JAKARTA — Mahkamah Konstitusi (MK) akhirnya angkat bicara soal keputusan mengenai calon tunggal pada pilkada serentak 2015. MK mengklaim keputusan itu diambil berdasarkan pertimbangan yang matang dan tepat.
Ketua MK Arief Hidayat mengatakan, keputusan mengenai calon tunggal yang dapat mengikuti pilkada serentak sudah tepat. Keputusan yang diambil melalui pertimbangan sembilan hakim konstitusi itu untuk menghindari kekosongan hukum. "Jangan sampai ada kekosongan hukum," kata Arief, akhir pekan lalu.
Arief menjelaskan, bila terjadi kekosongan hukum, akan berakibat pada tidak dapat diselenggarakannya pilkada. Menurut dia, pilkada merupakan kedaulatan rakyat. "Kalau pilkada tidak diselenggarakan maka mengancam kedaulatan dan hak rakyat," ujar Arief.
MK berpandangan bahwa pemilihan kepala daerah adalah pelaksanaan kedaulatan rakyat untuk memilih kepala daerah secara langsung dan demokratis. Untuk itu, lanjut Arief, pemilihan kepala daerah haruslah menjamin terwujudnya kekuasaan tertinggi di tangan rakyat.
"Penyelenggara pilkada harus menjamin tersedianya ruang bagi rakyat yang mencakup hak untuk dipilih dan memilih. Maka, pemilihan dalam kontestasi yang demokratis tidak boleh ditiadakan," kata Arief.
Dalam pertimbangannya, lanjut Arief, hakim menilai rumusan dalam norma Undang-Undang Pilkada secara sistematis menunjukkan bahwa pembentuk undang-undang menginginkan kontestasi berlangsung dengan setidaknya ada lebih dari satu pasangan calon. Namun, semangat kontestasi tersebut tidak disertai solusi saat terjadi kondisi hanya ada satu pasangan calon.

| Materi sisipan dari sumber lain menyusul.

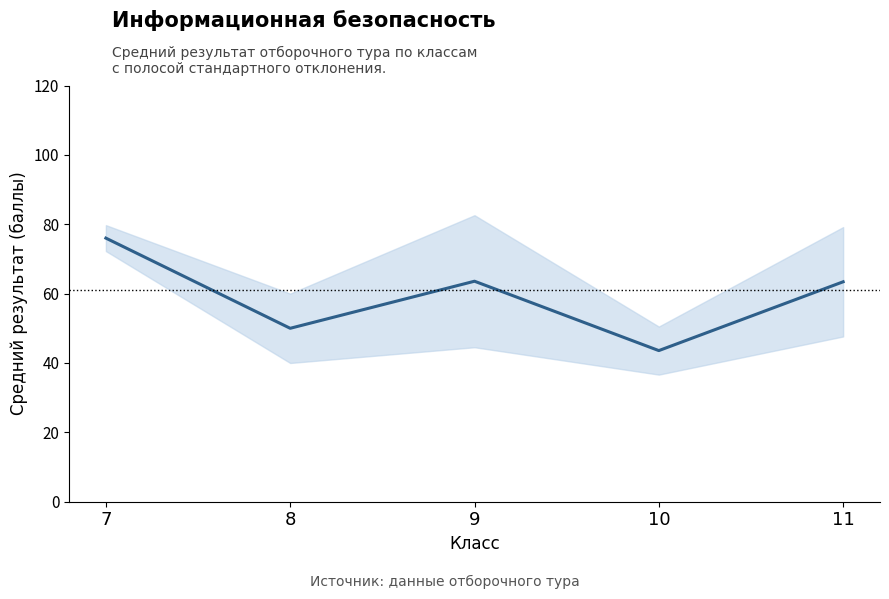

How many interior local peaks (higher than both neighbors) does the data have?

1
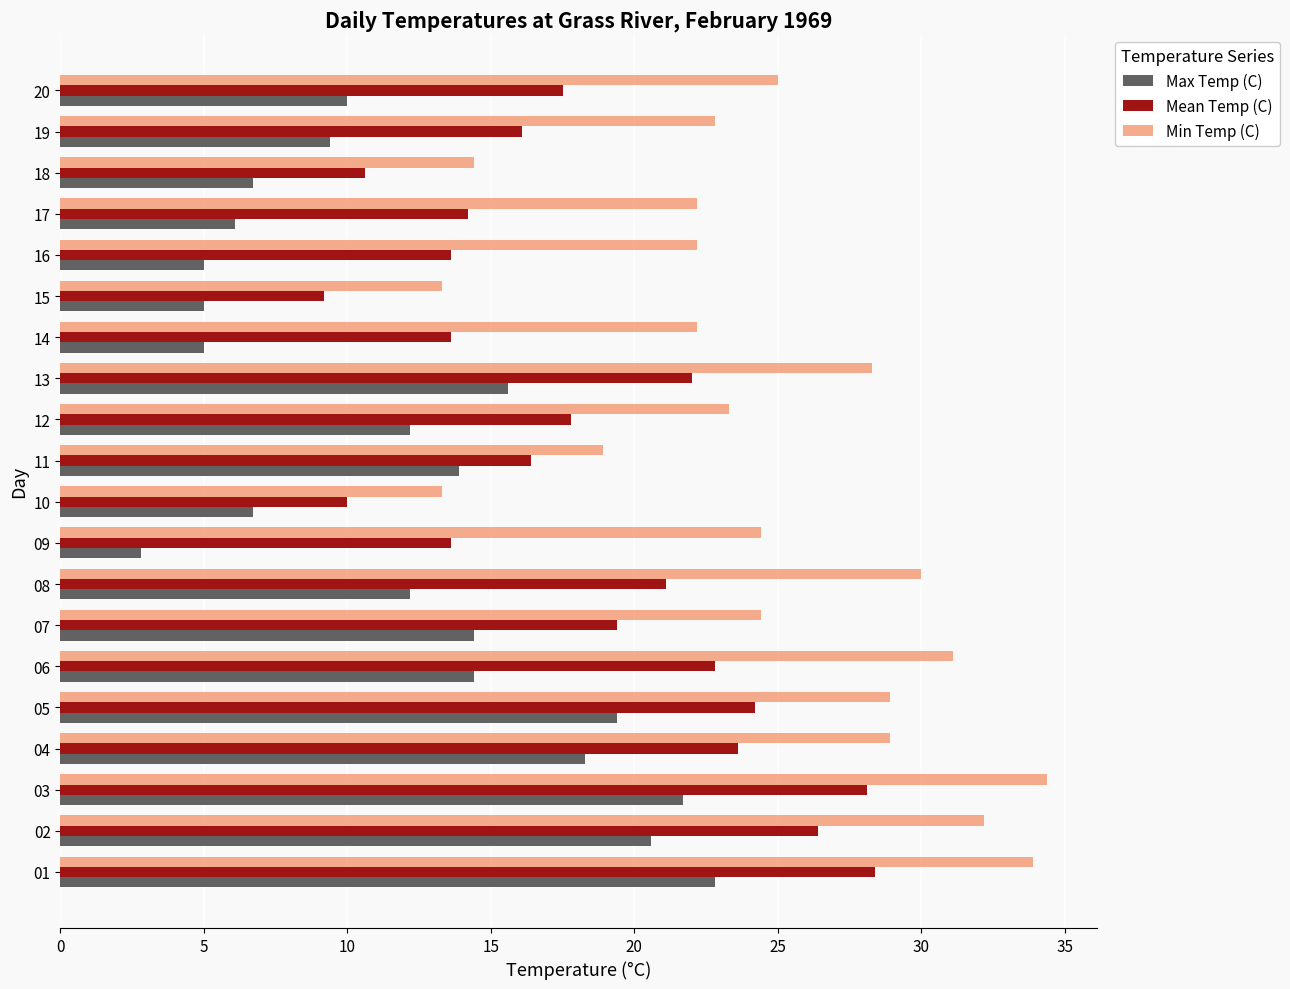

How many data points in Min Temp (C) are less than 24?

9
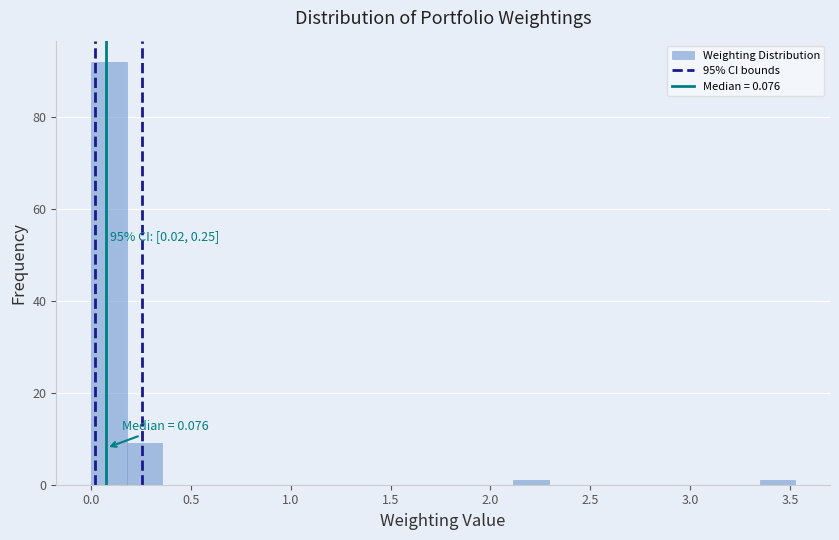

Read against the x-axis, roughly where is the centre of the tallest bar?

0.10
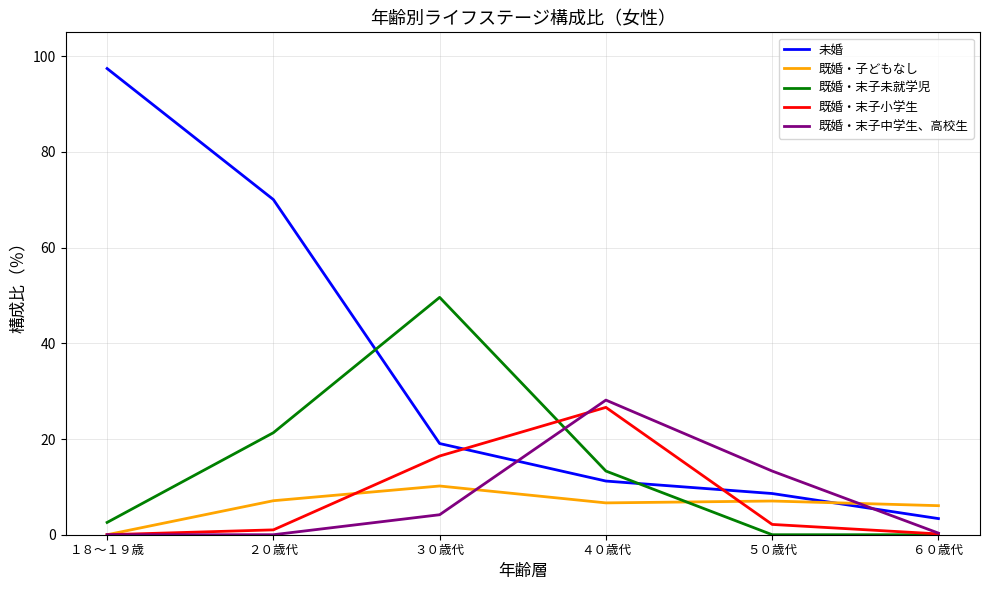

At which label is 既婚・末子小学生 closest to 13?

３０歳代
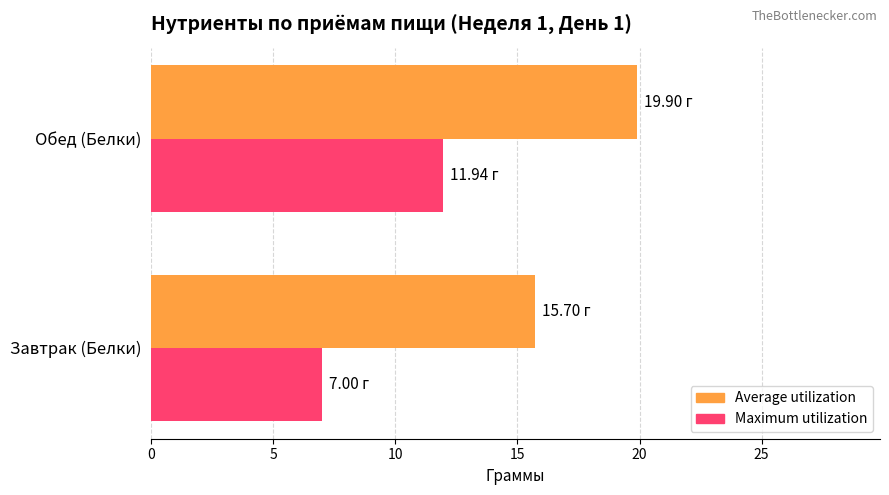

How many data points does each series have?

2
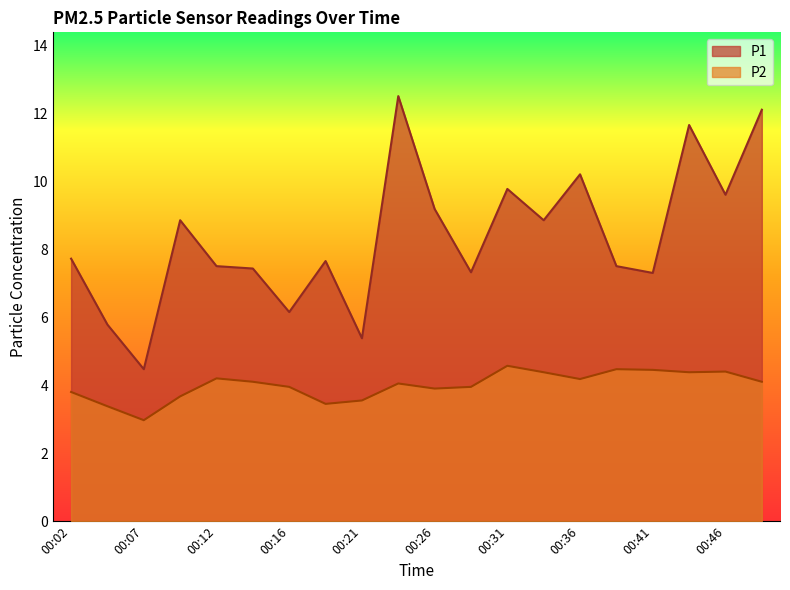

List the labels in order of P1 value, largest first.

00:24, 00:48, 00:43, 00:36, 00:31, 00:46, 00:26, 00:09, 00:33, 00:02, 00:19, 00:12, 00:38, 00:14, 00:29, 00:41, 00:16, 00:04, 00:21, 00:07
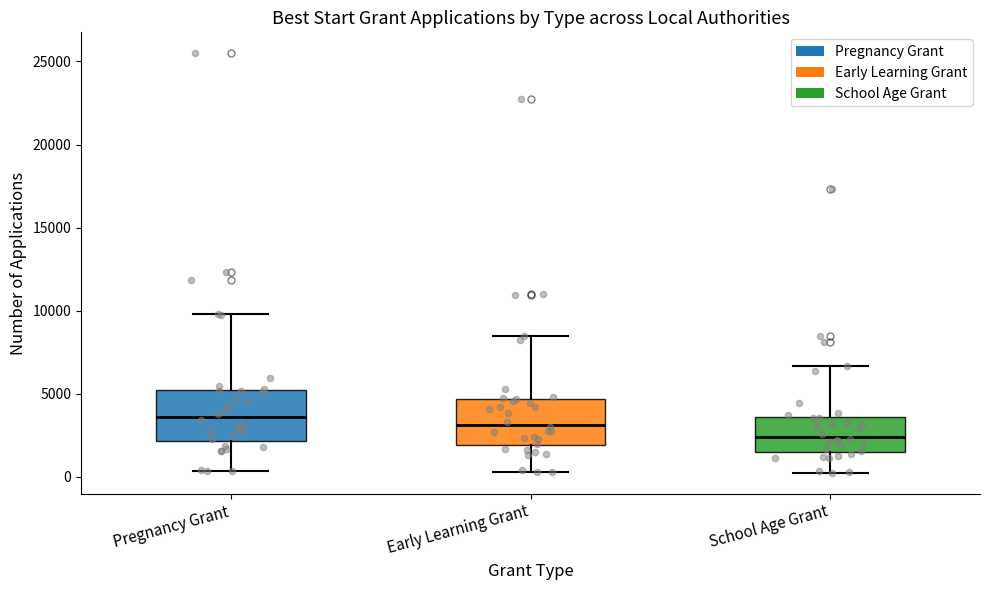

Where does the upper whisker of the box for Early Learning Grant end on the y-axis? The values are not printed on the chart, so give them approximately, as read against the axis.

8500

"Oleh karena itu, kita putuskan dan memberikan solusi untuk tetap menjalankan pilkada walau hanya satu pasangan calon," ujarnya.
Arief menambahkan, MK juga tidak bisa membiarkan pelanggaran hak konstitusional rakyat. MK, lanjut Arief, tidak akan membiarkan norma yang tidak sesuai undang-undang, apalagi bila tersangkut dalam kedaulatan rakyat yang berdampak gangguan pada pemerintahan daerah.
MK memutuskan daerah yang hanya memunyai satu pasangan calon kepala daerah dapat mengikuti pilkada serentak Desember 2015, Selasa (29/9). MK berpandangan, pemilihan kepala daerah wujud dari pelaksanaan kedaulatan rakyat dalam hal memilih dan dipilih. Jadi, harus ada jaminan pilkada harus terselenggara.
MK beralasan, ketentuan pada Undang-Undang Nomor 8/2015 tentang Pemilihan Kepala Daerah yang mensyaratkan pemilihan kepala daerah harus diikuti lebih dari satu pasangan calon. Apabila syarat tersebut tidak terpenuhi, pilkada berpotensi ditunda atau gagal terselenggara. Hal itu tentunya merugikan hak konstitusional warga untuk memilih dan dipilih.
Sementara itu, pakar hukum tata negara Universitas Gadjah Mada Zainal Arifin Mochtar menilai, putusan MK yang memperbolehkan daerah dengan calon tunggal mengikuti pemilihan kepala daerah tidak solutif jika tidak berlaku surut. Sebab, jika tidak berlaku surut, putusan MK tidak membatalkan penundaan pilkada di tiga daerah dengan calon tunggal.
Menurut Zainal, bisa saja putusan MK berlaku surut. Namun, ia tidak tahu MK memutuskan dengan cara apa. Karena, jika diputus surut, hal itu akan berguna untuk pilkada calon tunggal. "Kalau MK putuskan berlaku ke depan, ya artinya tidak solutif, tidak selesaikan problem yang kita tahu," kata Zainal.
Zainal mencontohkan kondisi yang memungkinkan putusan MK berlaku surut atau memengaruhi tindakan hukum yang dilakukan sebelum putusan itu terbit. Yaitu, putusan yang berkaitan dengan pengujian pasal hukuman mati.
"Misalnya gini, ada orang dihukum mati, dia uji pasal hukuman mati, MK batalkan. Kalau tidak berlaku surut, ya percuma, dia tetap dihukum mati," ujarnya.
Sebelumnya, Mahkamah Konstitusi memutuskan memperbolehkan daerah dengan calon tunggal untuk tetap melaksanakan pilkada serentak.